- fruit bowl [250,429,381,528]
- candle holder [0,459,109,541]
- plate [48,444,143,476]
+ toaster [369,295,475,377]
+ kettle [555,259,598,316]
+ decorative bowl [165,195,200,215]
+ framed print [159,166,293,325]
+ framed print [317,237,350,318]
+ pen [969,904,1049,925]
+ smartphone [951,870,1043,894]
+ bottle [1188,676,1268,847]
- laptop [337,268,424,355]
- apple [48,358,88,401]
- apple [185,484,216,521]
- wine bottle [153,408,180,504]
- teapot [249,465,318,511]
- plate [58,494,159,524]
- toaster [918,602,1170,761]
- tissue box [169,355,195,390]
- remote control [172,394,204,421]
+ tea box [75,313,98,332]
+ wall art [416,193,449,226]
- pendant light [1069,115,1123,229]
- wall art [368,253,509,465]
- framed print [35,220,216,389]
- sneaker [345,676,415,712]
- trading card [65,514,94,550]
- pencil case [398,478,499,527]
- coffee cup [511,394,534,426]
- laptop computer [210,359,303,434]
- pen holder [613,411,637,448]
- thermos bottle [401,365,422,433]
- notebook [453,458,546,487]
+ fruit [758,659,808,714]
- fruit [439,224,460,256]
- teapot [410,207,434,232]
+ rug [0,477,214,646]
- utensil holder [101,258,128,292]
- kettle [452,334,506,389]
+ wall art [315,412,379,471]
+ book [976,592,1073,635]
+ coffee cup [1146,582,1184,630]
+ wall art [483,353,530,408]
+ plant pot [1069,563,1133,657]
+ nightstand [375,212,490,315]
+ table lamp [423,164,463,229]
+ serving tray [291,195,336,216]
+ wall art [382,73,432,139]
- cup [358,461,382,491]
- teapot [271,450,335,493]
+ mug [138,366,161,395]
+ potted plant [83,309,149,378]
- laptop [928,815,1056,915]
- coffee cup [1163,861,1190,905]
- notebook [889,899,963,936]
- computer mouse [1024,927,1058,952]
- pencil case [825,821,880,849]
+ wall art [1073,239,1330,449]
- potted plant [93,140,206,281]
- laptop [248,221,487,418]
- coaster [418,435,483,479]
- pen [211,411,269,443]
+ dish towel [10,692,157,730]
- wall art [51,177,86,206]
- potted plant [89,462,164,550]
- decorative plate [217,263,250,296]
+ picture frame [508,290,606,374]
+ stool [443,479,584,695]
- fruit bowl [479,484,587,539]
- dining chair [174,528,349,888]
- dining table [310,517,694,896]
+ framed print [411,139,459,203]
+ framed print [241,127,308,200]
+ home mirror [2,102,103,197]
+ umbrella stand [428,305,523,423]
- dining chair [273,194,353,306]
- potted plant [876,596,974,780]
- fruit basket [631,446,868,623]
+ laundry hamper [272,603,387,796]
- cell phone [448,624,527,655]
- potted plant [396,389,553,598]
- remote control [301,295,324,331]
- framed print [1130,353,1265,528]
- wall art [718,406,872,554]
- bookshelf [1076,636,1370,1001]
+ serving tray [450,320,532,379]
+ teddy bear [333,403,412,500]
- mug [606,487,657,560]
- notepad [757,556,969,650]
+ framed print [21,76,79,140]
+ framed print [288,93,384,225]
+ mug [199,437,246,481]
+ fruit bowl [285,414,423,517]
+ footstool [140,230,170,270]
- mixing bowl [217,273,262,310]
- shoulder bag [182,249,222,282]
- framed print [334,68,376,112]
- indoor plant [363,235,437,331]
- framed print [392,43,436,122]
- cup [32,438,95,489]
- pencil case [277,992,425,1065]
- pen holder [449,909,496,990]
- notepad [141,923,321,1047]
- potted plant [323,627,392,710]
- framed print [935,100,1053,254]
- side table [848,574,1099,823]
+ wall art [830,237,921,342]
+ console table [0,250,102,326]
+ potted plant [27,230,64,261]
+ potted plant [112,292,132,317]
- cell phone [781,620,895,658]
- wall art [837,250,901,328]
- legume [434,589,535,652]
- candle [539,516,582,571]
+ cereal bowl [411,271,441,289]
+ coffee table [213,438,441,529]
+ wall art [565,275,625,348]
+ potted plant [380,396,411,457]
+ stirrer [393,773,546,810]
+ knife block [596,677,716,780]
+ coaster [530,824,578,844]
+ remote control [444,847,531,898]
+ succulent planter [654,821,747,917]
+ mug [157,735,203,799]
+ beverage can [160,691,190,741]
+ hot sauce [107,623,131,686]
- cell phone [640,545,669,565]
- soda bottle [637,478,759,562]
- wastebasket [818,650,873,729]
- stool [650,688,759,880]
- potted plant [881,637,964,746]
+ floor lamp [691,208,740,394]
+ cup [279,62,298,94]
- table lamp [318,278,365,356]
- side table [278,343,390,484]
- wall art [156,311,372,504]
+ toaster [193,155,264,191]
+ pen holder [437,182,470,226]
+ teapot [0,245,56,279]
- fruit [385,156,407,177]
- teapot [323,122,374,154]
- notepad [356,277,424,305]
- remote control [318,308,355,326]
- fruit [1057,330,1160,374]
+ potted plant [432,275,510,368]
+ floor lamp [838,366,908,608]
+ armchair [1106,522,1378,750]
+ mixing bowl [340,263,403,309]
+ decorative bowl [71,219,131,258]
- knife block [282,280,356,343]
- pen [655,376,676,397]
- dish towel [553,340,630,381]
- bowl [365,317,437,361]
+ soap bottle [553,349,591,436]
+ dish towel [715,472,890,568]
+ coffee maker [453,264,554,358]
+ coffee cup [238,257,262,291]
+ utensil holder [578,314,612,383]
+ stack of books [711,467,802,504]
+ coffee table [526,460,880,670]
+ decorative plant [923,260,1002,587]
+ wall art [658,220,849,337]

* * * * *

__To do__:
This exercise calls for an exact reproduction of the material.

__Solution for this task__:
- fruit bowl [250,429,381,528]
- candle holder [0,459,109,541]
- plate [48,444,143,476]
+ toaster [369,295,475,377]
+ kettle [555,259,598,316]
+ decorative bowl [165,195,200,215]
+ framed print [159,166,293,325]
+ framed print [317,237,350,318]
+ pen [969,904,1049,925]
+ smartphone [951,870,1043,894]
+ bottle [1188,676,1268,847]
- laptop [337,268,424,355]
- apple [48,358,88,401]
- apple [185,484,216,521]
- wine bottle [153,408,180,504]
- teapot [249,465,318,511]
- plate [58,494,159,524]
- toaster [918,602,1170,761]
- tissue box [169,355,195,390]
- remote control [172,394,204,421]
+ tea box [75,313,98,332]
+ wall art [416,193,449,226]
- pendant light [1069,115,1123,229]
- wall art [368,253,509,465]
- framed print [35,220,216,389]
- sneaker [345,676,415,712]
- trading card [65,514,94,550]
- pencil case [398,478,499,527]
- coffee cup [511,394,534,426]
- laptop computer [210,359,303,434]
- pen holder [613,411,637,448]
- thermos bottle [401,365,422,433]
- notebook [453,458,546,487]
+ fruit [758,659,808,714]
- fruit [439,224,460,256]
- teapot [410,207,434,232]
+ rug [0,477,214,646]
- utensil holder [101,258,128,292]
- kettle [452,334,506,389]
+ wall art [315,412,379,471]
+ book [976,592,1073,635]
+ coffee cup [1146,582,1184,630]
+ wall art [483,353,530,408]
+ plant pot [1069,563,1133,657]
+ nightstand [375,212,490,315]
+ table lamp [423,164,463,229]
+ serving tray [291,195,336,216]
+ wall art [382,73,432,139]
- cup [358,461,382,491]
- teapot [271,450,335,493]
+ mug [138,366,161,395]
+ potted plant [83,309,149,378]
- laptop [928,815,1056,915]
- coffee cup [1163,861,1190,905]
- notebook [889,899,963,936]
- computer mouse [1024,927,1058,952]
- pencil case [825,821,880,849]
+ wall art [1073,239,1330,449]
- potted plant [93,140,206,281]
- laptop [248,221,487,418]
- coaster [418,435,483,479]
- pen [211,411,269,443]
+ dish towel [10,692,157,730]
- wall art [51,177,86,206]
- potted plant [89,462,164,550]
- decorative plate [217,263,250,296]
+ picture frame [508,290,606,374]
+ stool [443,479,584,695]
- fruit bowl [479,484,587,539]
- dining chair [174,528,349,888]
- dining table [310,517,694,896]
+ framed print [411,139,459,203]
+ framed print [241,127,308,200]
+ home mirror [2,102,103,197]
+ umbrella stand [428,305,523,423]
- dining chair [273,194,353,306]
- potted plant [876,596,974,780]
- fruit basket [631,446,868,623]
+ laundry hamper [272,603,387,796]
- cell phone [448,624,527,655]
- potted plant [396,389,553,598]
- remote control [301,295,324,331]
- framed print [1130,353,1265,528]
- wall art [718,406,872,554]
- bookshelf [1076,636,1370,1001]
+ serving tray [450,320,532,379]
+ teddy bear [333,403,412,500]
- mug [606,487,657,560]
- notepad [757,556,969,650]
+ framed print [21,76,79,140]
+ framed print [288,93,384,225]
+ mug [199,437,246,481]
+ fruit bowl [285,414,423,517]
+ footstool [140,230,170,270]
- mixing bowl [217,273,262,310]
- shoulder bag [182,249,222,282]
- framed print [334,68,376,112]
- indoor plant [363,235,437,331]
- framed print [392,43,436,122]
- cup [32,438,95,489]
- pencil case [277,992,425,1065]
- pen holder [449,909,496,990]
- notepad [141,923,321,1047]
- potted plant [323,627,392,710]
- framed print [935,100,1053,254]
- side table [848,574,1099,823]
+ wall art [830,237,921,342]
+ console table [0,250,102,326]
+ potted plant [27,230,64,261]
+ potted plant [112,292,132,317]
- cell phone [781,620,895,658]
- wall art [837,250,901,328]
- legume [434,589,535,652]
- candle [539,516,582,571]
+ cereal bowl [411,271,441,289]
+ coffee table [213,438,441,529]
+ wall art [565,275,625,348]
+ potted plant [380,396,411,457]
+ stirrer [393,773,546,810]
+ knife block [596,677,716,780]
+ coaster [530,824,578,844]
+ remote control [444,847,531,898]
+ succulent planter [654,821,747,917]
+ mug [157,735,203,799]
+ beverage can [160,691,190,741]
+ hot sauce [107,623,131,686]
- cell phone [640,545,669,565]
- soda bottle [637,478,759,562]
- wastebasket [818,650,873,729]
- stool [650,688,759,880]
- potted plant [881,637,964,746]
+ floor lamp [691,208,740,394]
+ cup [279,62,298,94]
- table lamp [318,278,365,356]
- side table [278,343,390,484]
- wall art [156,311,372,504]
+ toaster [193,155,264,191]
+ pen holder [437,182,470,226]
+ teapot [0,245,56,279]
- fruit [385,156,407,177]
- teapot [323,122,374,154]
- notepad [356,277,424,305]
- remote control [318,308,355,326]
- fruit [1057,330,1160,374]
+ potted plant [432,275,510,368]
+ floor lamp [838,366,908,608]
+ armchair [1106,522,1378,750]
+ mixing bowl [340,263,403,309]
+ decorative bowl [71,219,131,258]
- knife block [282,280,356,343]
- pen [655,376,676,397]
- dish towel [553,340,630,381]
- bowl [365,317,437,361]
+ soap bottle [553,349,591,436]
+ dish towel [715,472,890,568]
+ coffee maker [453,264,554,358]
+ coffee cup [238,257,262,291]
+ utensil holder [578,314,612,383]
+ stack of books [711,467,802,504]
+ coffee table [526,460,880,670]
+ decorative plant [923,260,1002,587]
+ wall art [658,220,849,337]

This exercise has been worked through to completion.